● What this task involves
The number of lines below holding the string "handler" is the only answer wanted.

● Provided records
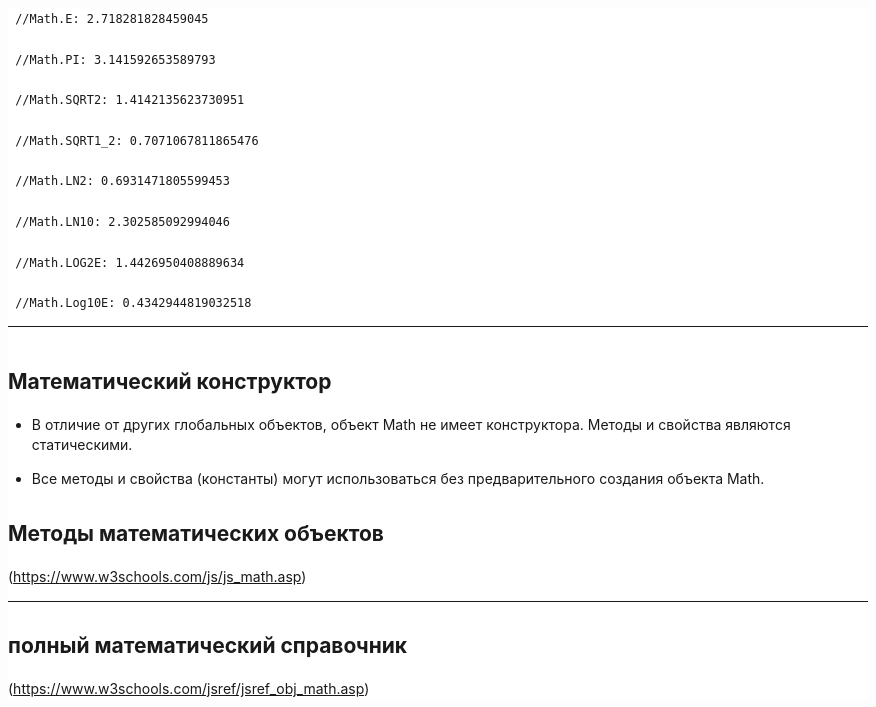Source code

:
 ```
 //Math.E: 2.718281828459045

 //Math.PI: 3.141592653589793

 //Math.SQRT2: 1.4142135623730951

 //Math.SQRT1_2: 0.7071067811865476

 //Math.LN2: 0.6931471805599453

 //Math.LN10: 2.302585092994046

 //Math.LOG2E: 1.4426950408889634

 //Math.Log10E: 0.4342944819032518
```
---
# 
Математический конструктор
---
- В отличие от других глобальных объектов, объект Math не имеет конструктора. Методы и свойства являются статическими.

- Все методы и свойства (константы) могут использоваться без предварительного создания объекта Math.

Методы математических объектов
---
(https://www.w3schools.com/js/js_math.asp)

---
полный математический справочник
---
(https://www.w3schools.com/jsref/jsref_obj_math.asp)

---

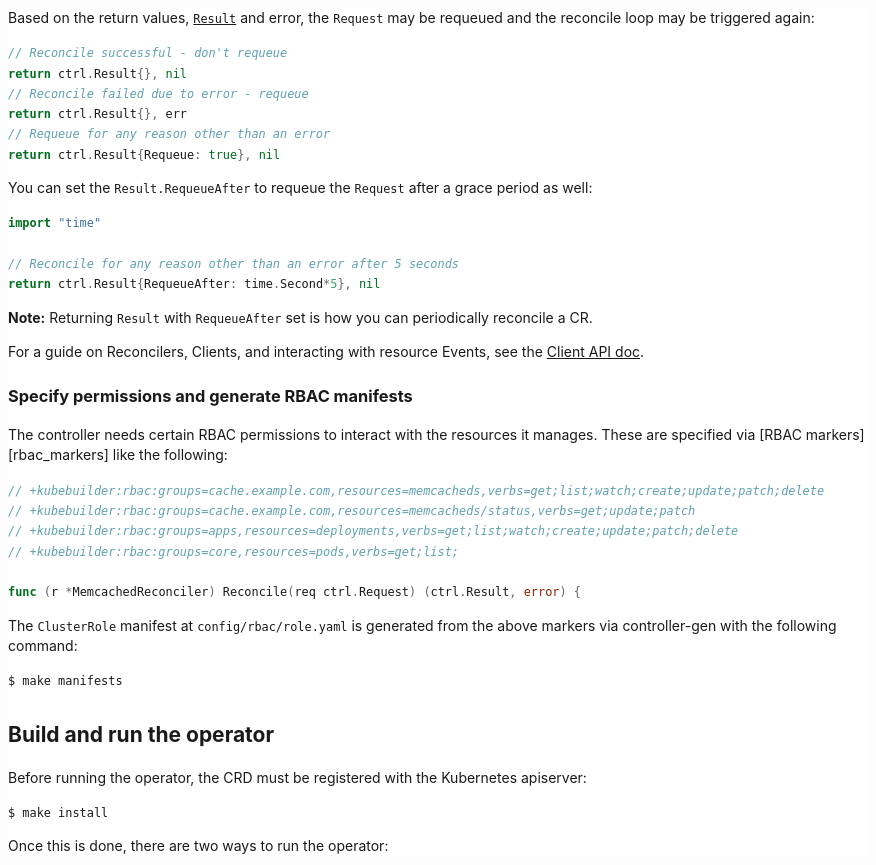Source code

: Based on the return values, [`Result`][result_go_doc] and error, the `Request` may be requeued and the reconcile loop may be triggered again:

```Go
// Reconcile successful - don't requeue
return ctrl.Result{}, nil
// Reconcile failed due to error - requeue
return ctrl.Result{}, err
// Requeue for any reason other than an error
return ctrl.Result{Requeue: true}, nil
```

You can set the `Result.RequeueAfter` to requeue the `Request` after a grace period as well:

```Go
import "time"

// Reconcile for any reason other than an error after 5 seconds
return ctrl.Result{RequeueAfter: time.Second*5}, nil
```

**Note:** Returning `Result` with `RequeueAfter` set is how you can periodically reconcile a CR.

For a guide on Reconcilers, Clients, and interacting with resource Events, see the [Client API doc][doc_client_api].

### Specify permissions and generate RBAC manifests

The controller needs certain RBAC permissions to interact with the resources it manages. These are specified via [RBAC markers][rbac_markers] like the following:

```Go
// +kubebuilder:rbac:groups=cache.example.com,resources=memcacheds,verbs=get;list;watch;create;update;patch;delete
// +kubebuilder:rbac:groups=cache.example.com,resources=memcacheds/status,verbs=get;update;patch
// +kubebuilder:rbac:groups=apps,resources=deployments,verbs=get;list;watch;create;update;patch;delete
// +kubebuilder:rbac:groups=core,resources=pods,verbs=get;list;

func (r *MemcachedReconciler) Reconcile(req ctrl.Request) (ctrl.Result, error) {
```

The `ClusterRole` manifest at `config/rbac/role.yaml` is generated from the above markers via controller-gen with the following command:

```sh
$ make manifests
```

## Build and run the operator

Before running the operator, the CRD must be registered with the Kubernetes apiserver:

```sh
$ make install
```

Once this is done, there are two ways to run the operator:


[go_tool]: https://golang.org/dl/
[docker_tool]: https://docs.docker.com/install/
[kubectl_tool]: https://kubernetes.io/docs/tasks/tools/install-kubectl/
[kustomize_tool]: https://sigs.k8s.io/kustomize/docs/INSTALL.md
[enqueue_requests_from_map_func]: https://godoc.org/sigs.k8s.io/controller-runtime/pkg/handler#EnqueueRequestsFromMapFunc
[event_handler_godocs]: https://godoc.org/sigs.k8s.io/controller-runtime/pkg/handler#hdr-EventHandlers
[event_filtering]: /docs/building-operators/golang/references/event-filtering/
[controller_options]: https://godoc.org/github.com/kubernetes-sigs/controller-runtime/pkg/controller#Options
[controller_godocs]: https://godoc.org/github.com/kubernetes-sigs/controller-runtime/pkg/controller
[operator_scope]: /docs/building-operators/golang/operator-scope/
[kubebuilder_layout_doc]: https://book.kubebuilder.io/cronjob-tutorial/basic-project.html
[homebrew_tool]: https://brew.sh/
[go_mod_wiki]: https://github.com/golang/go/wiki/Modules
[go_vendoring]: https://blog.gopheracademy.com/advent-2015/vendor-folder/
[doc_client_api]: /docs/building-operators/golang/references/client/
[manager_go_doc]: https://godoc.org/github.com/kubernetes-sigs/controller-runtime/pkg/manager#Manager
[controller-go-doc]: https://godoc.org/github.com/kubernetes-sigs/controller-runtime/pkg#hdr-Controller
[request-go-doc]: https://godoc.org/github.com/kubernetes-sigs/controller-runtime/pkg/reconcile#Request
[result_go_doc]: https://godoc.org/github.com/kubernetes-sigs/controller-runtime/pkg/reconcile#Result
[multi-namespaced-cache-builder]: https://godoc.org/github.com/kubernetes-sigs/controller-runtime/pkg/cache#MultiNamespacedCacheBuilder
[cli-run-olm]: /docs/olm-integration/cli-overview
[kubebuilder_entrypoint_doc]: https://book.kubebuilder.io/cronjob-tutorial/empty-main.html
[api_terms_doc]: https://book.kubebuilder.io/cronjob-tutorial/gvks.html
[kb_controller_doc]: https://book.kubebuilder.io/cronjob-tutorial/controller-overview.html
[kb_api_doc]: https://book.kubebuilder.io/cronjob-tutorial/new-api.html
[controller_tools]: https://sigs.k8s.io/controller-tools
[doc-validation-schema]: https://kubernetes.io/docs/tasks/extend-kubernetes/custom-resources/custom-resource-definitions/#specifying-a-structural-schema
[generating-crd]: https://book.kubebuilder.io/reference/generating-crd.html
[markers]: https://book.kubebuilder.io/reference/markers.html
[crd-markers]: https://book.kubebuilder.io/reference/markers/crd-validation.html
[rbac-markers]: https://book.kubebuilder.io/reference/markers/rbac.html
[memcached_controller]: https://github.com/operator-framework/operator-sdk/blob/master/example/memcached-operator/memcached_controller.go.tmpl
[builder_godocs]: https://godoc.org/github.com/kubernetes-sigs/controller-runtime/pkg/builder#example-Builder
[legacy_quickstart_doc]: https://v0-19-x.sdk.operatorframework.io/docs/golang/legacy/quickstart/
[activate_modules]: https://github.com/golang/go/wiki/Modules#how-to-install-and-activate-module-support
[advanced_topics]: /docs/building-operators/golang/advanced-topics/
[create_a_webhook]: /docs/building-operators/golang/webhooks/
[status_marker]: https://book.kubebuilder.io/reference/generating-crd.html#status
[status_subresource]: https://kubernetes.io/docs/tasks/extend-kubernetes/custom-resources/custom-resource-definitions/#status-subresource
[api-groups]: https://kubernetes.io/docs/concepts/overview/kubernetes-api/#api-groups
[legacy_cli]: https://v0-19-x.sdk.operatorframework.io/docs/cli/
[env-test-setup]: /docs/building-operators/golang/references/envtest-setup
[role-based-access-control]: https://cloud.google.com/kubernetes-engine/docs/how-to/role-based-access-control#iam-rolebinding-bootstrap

● Finished exercise
2